In November of 1939— three years before University of Munich students began the White Rose non-violent opposition against the Nazis and five years before a group of his officers conspired to assassinate Hitler— a young carpenter from the rural Brenz Valley in Southern Germany made a violent one-man stand against evil. Using his knowledge of clockworks, explosives he had stolen from a quarry, and the unwavering power of his own convictions, Georg Elser built and planted a bomb in a Munich beer hall where Hitler would be giving a speech. The speech ended early and Hitler and his entourage left at 9:07; the bomb went off at 9:20, killing innocent people. Elser was captured and spent the next five years undergoing torture and interrogation. Misunderstood and misrepresented at the time, Elser would not be remembered as the hero that he was until historians rediscovered him in the late 1990’s.
But what kind of man was Elser? As presented in 13 Minutes, a gripping and powerful historic case study by Oliver Hirschbiegel (director of 2004’s Downfall, the much memed portrait of Hitler’s final days), he was a lot like you, me and everyone we know— albeit much more handy. Elser comes off as a sweet, slightly detached proto-hipster who loved to play jazz and the swinging lifestyle that went with it. He messed around with girls he met on the beach, but still went to church with his mom. He liked to spend time in beer halls where he mainly drank pop. He had strong morals, yet not only was he outwardly apolitical (he refused to join the Communist party that dominated the village where he lived) but the love of his life Elsa (Katharina Schüttler) was married when they first hooked up.

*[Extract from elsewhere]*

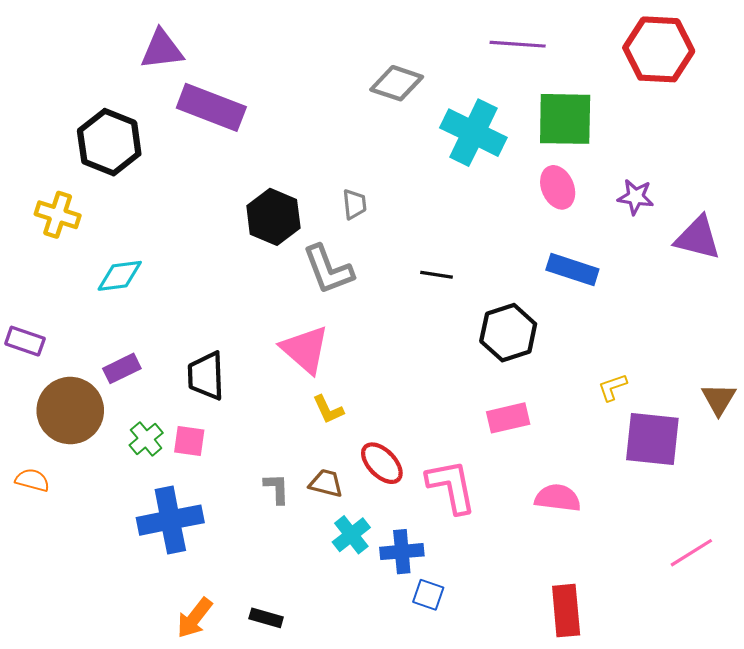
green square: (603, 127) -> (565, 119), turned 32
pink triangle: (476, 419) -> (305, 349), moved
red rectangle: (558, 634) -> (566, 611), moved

Sensitively portrayed by Christian Friedel (he played the school teacher in Haneke’s The White Ribbon), Elser looks even scrawnier on screen than in historical photographs, a man who would not be picked for his school’s kickball team much less singled out as a hero of history.
13 Minutes ★★★1/2
Directed by: Oliver Hirschbiegel
Written by: Fred Breinersdorfer and Léonie-Claire Breinersdorfer
Starring: Christian Friedel, Katharina Schüttler, Johann von Bülow
Running time: 114 mins.
Hirschbiegel is as interested in the everyday minutiae of fascism as he is its giant monstrosities: the way some twerpy kid from town starts casually spouting anti-Semitism, for example, or how the SS secretary knows to leave before the torture gets really bad. This is how the world ends, not with a bang but with your village’s annual harvest festival screening Leni Riefenstahl’s latest. The film effectively manages a tricky tone shift between the gauzy seaside idle of Elser’s life before the war and the brutality of the SS both in its ascendancy and when it was about to get snuffed out. I saw 13 Minutes— shortlisted as the German submission to the 2015 Academy Awards but bested by Labyrinth of Lies— at a special screening arranged by the Los Angeles Jewish Film Festival and several people walked out during the torture scenes. The scenes are brutal less because for their graphic nature than because you feel like you know and like the guy being tortured. Even more challenging and no less vital is an extended depiction of a hanging by wire. The same tools once used by ordinary Germans to make music were turned into instruments of death and destruction— a future Elser foresaw when few others did.
Do you remember a couple years back when our actual crises were limited enough that the New York Times Magazine was concerning itself with philosophical ones, earnestly asking their readers if they would kill baby Hitler? It was one of those thought experiments that not only taught us nothing, but reduced the greatest tragedy of the twentieth century to something that could be chatted about over canapés and Pinot Grigio. A better question might be, would you kill Hitler less than two months after the invasion of Poland? Never mind that we would all say yes; one man actually tried to, and came very, very close. It is high time that we not only knew Georg Elser’s name and story, but took a moment to recognize that his was a true act of heroism. 13 Minutes is proof that a hero isn’t about having success against impossible odds; it’s about doing the right thing when everyone else on the planet is doing something else.